New report shows jump in San Diego County fentanyl deaths

Posted
and last updated

SAN DIEGO (KGTV) -- Unintentional fentanyl overdose deaths increased by nearly 70 percent in 2019, according to the San Diego County Medical Examiner.

From January through June of 2019, 69 people died from the overdoses, compared to 41 during the same time period in 2018. The number indicates a 68 percent jump, the report shows.

Health officials are unsure if people are unknowingly buying counterfeit pills or powder, or if they are aware the pills are counterfeit.

“In the last decade when someone overdosed on fentanyl, it was often when someone was prescribed it, and perhaps put on too many fentanyl patches or altered the patches,” said Chief Deputy Medical Examiner Dr.
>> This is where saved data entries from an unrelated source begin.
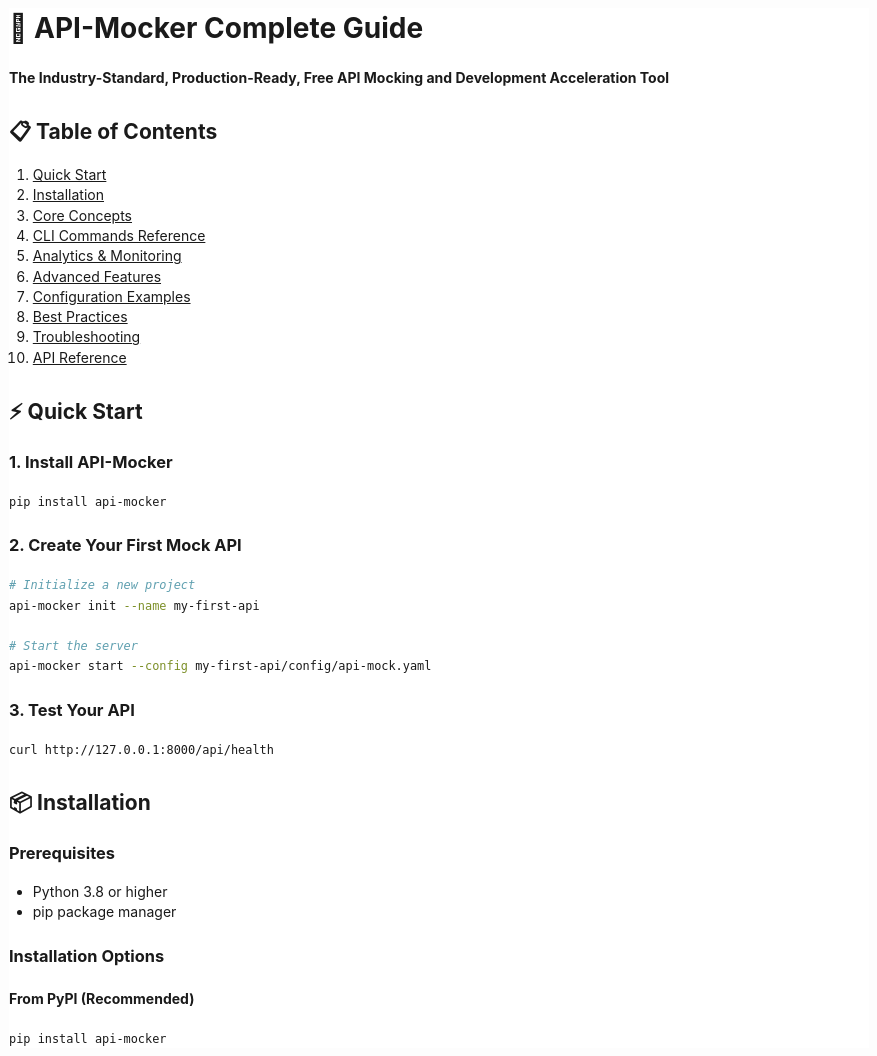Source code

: # 🚀 API-Mocker Complete Guide

**The Industry-Standard, Production-Ready, Free API Mocking and Development Acceleration Tool**

## 📋 Table of Contents

1. [Quick Start](#-quick-start)
2. [Installation](#-installation)
3. [Core Concepts](#-core-concepts)
4. [CLI Commands Reference](#-cli-commands-reference)
5. [Analytics & Monitoring](#-analytics--monitoring)
6. [Advanced Features](#-advanced-features)
7. [Configuration Examples](#-configuration-examples)
8. [Best Practices](#-best-practices)
9. [Troubleshooting](#-troubleshooting)
10. [API Reference](#-api-reference)

## ⚡ Quick Start

### 1. Install API-Mocker
```bash
pip install api-mocker
```

### 2. Create Your First Mock API
```bash
# Initialize a new project
api-mocker init --name my-first-api

# Start the server
api-mocker start --config my-first-api/config/api-mock.yaml
```

### 3. Test Your API
```bash
curl http://127.0.0.1:8000/api/health
```

## 📦 Installation

### Prerequisites
- Python 3.8 or higher
- pip package manager

### Installation Options

#### From PyPI (Recommended)
```bash
pip install api-mocker
```
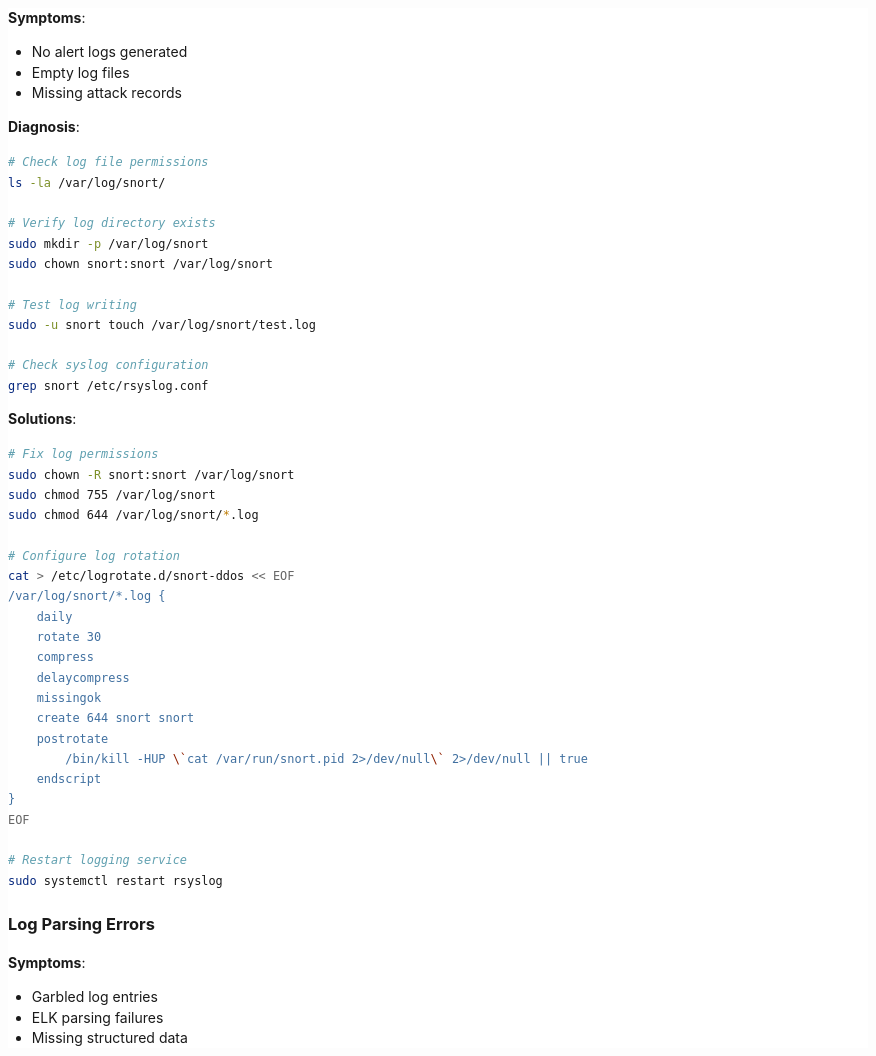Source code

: **Symptoms**:
- No alert logs generated
- Empty log files
- Missing attack records

**Diagnosis**:
```bash
# Check log file permissions
ls -la /var/log/snort/

# Verify log directory exists
sudo mkdir -p /var/log/snort
sudo chown snort:snort /var/log/snort

# Test log writing
sudo -u snort touch /var/log/snort/test.log

# Check syslog configuration
grep snort /etc/rsyslog.conf
```

**Solutions**:
```bash
# Fix log permissions
sudo chown -R snort:snort /var/log/snort
sudo chmod 755 /var/log/snort
sudo chmod 644 /var/log/snort/*.log

# Configure log rotation
cat > /etc/logrotate.d/snort-ddos << EOF
/var/log/snort/*.log {
    daily
    rotate 30
    compress
    delaycompress
    missingok
    create 644 snort snort
    postrotate
        /bin/kill -HUP \`cat /var/run/snort.pid 2>/dev/null\` 2>/dev/null || true
    endscript
}
EOF

# Restart logging service
sudo systemctl restart rsyslog
```

### Log Parsing Errors

**Symptoms**:
- Garbled log entries
- ELK parsing failures
- Missing structured data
Steven Campman. “I can’t even remember the last time I saw a death from misused prescribed fentanyl.”

RELATED STORIES

Meth isn't far behind opioids in overdose deaths
A drug bust in California yielded 18 pounds of fentanyl — enough for 4 million fatal doses
Mysterious pills sold on the street linked to several deaths in San Diego County

“Now, in the deaths we see, the fentanyl is illegally obtained as counterfeit oxycodone or alprazolam. Illegal drug makers and dealers make pills to look like oxycodone or alprazolam, but the pills have fentanyl in them, and they are deadly,” he said.

Fentanyl is a synthetic opioid that is 50 to 100 times more potent than morphine and as much as 50 times stronger than heroin.

“The drug isn’t designed to be put in a pill like that, and it takes very little of it to kill someone. And the illicit drug makers don’t have the kind of quality control measures that pharmaceutical companies have either,” Campman added.

Until now, San Diego has been behind a national trend of increasing opioid deaths, but that’s changing, Chapman said.

“This is how we are seeing the opioid epidemic here, mostly in the rise in fentanyl deaths.”